A mal tiempo buena cara. En cómo aplicar el viejo dicho popular a la actual situación deben estar pensando quienes se dedican, por oficio, a crear situaciones dirigidas a entretener el ocio de los seres humanos. Y lo deben estar haciendo, si son inteligentes -y en ese gremio abundan- buscando las fórmulas más convenientes para encontrar el modo de satisfacer lo que la gente espera de ellos. Dentro de unos días o pocas semanas volverán a abrir sus puertas cines y teatros, esos recintos maravillosos donde se crean espacios de ficción que nos transportan a otros mundos, a situaciones inalcanzables para los seres comunes, a territorios donde la fantasía y la imaginación campan libremente. Quienes se dedican a escribir y dar forma a esos argumentos saben ya, de sobra, que los supervivientes de la pandemia no quieren oír hablar de angustias, calamidades, obsesiones psíquicas, conflictos sociales, crímenes pasionales, horrores o terrores, todo eso que se ha ido acumulando en los últimos años. Las expectativas son otras muy diferentes y lo dicen en comentarios verbales o en mensajes que corren ansiosos por las redes.
       Se reproduce así algo que ya sucedió cuando la Segunda Guerra Mundial dio paso a la más brillante producción de comedias que es posible imaginar. Mientras en los campos de batalla y en las retaguardias se vivían situaciones angustiosas, Hollywood puso en marcha su formidable maquinaria para generar docenas de títulos que tenían como misión esencial entretener a la gente y hacerla olvidar por un rato las calamidades de la vida, dando origen a películas memorables que se inscriben en la lista de las mejores de la historia.

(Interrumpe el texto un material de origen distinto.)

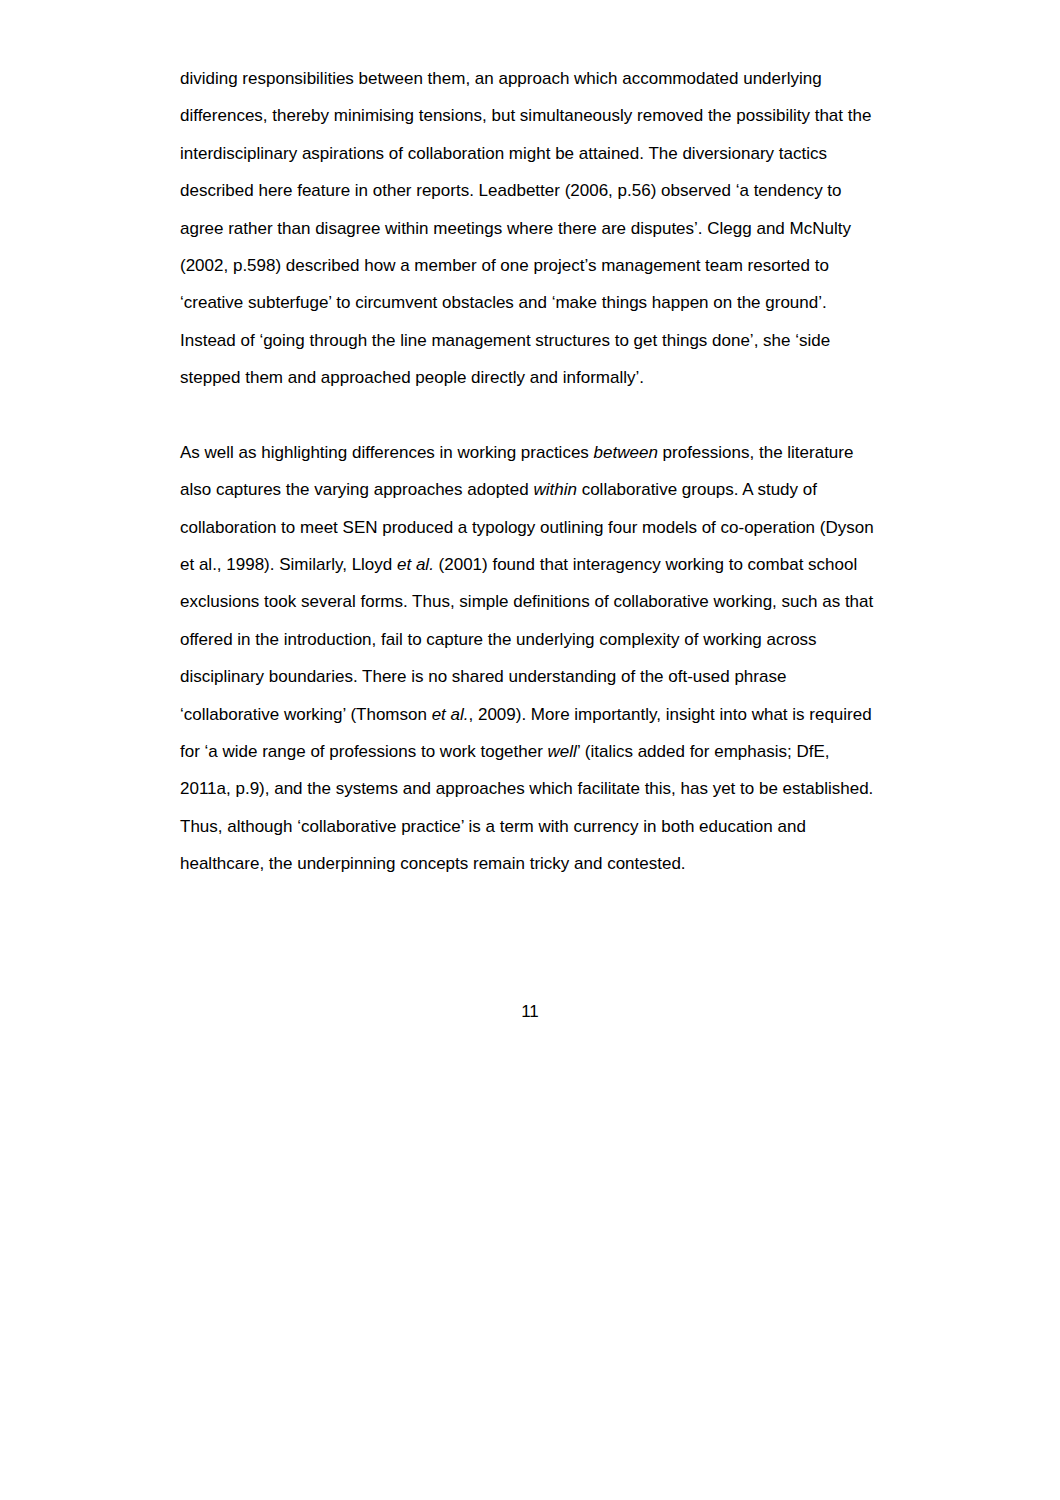dividing responsibilities between them, an approach which accommodated underlying differences, thereby minimising tensions, but simultaneously removed the possibility that the interdisciplinary aspirations of collaboration might be attained. The diversionary tactics described here feature in other reports. Leadbetter (2006, p.56) observed ‘a tendency to agree rather than disagree within meetings where there are disputes’. Clegg and McNulty (2002, p.598) described how a member of one project’s management team resorted to ‘creative subterfuge’ to circumvent obstacles and ‘make things happen on the ground’. Instead of ‘going through the line management structures to get things done’, she ‘side stepped them and approached people directly and informally’.
As well as highlighting differences in working practices between professions, the literature also captures the varying approaches adopted within collaborative groups. A study of collaboration to meet SEN produced a typology outlining four models of co-operation (Dyson et al., 1998). Similarly, Lloyd et al. (2001) found that interagency working to combat school exclusions took several forms. Thus, simple definitions of collaborative working, such as that offered in the introduction, fail to capture the underlying complexity of working across disciplinary boundaries. There is no shared understanding of the oft-used phrase ‘collaborative working’ (Thomson et al., 2009). More importantly, insight into what is required for ‘a wide range of professions to work together well’ (italics added for emphasis; DfE, 2011a, p.9), and the systems and approaches which facilitate this, has yet to be established. Thus, although ‘collaborative practice’ is a term with currency in both education and healthcare, the underpinning concepts remain tricky and contested.
11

       El paradigma son dos títulos gloriosos, El gran dictador (Charles Chaplin, 1940) y To be or not to be (Ernest Lubitsch, 1942) que todavía en plena guerra ridiculizan la figura de Hitler y ponen en solfa las doctrinas nazis, ayudando así a elevar la moral de los ciudadanos. De ahí arranca un repertorio inmenso en el que brillan genialmente títulos como Navidades en julio, Luna nueva, Historias de Filadelfia, Los viajes de Sullivan, Ella y su secretario, El diablo dijo no, Arsénico por compasión, La costilla de Adán, El padre de la novia, Vacaciones en Roma, Cómo casarse con un millonario,  Un Cadillac de oro macizo, Con faldas y a lo loco, Desayuno con diamantes, Uno, dos, tres, que es un ejemplo excelente para poner término al repertorio (en el que hay inscritos docenas de títulos), porque si Chaplin y Lubitsch habían empezado burlándose del führer nazi, Wilder lo hace ridiculizando la guerra fría que comenzaban a entablar yanquis y rusos a poco de haber concluido la otra guerra, la caliente, la de verdad.
        Títulos a los que se pueden unir los musicales que también en esta época alcanzan su momento de esplendor, empezando con El mago de Oz, un ejemplo de escapismo hacia otros mundos, huyendo de la tormenta que hay en éste, y al que siguen Serenata argentina, Bailando nace el amor, Siguiendo mi camino, Levando anclas, El pirata, Un día en Nueva York, Cantando bajo la lluvia, Melodías de Broadway 1955, Los caballeros las prefieren rubias, Siete novias para siete hermanos. Cuando aparecen títulos como West Side Story, de profundo sentimiento dramático, empieza otra época para los musicales, como señal evidente de que el cine ya se ha olvidado de la necesidad de entretener sin añadir problemas a los cotidianos. La guerra y sus secuelas se ha alejado y toca volver a los duros temas de la realidad. Ahora, como antes, eso será después, más tarde, dentro de mucho tiempo. Ahora es el tiempo de la comedia. Con toda seguridad, Hollywood ya las está preparando a toda prisa. No estoy seguro de que en España también los autores se hayan dado cuenta de lo que espera el público que sale de la pandemia, no totalmente indemne, sino muy tocado en sus sentimientos.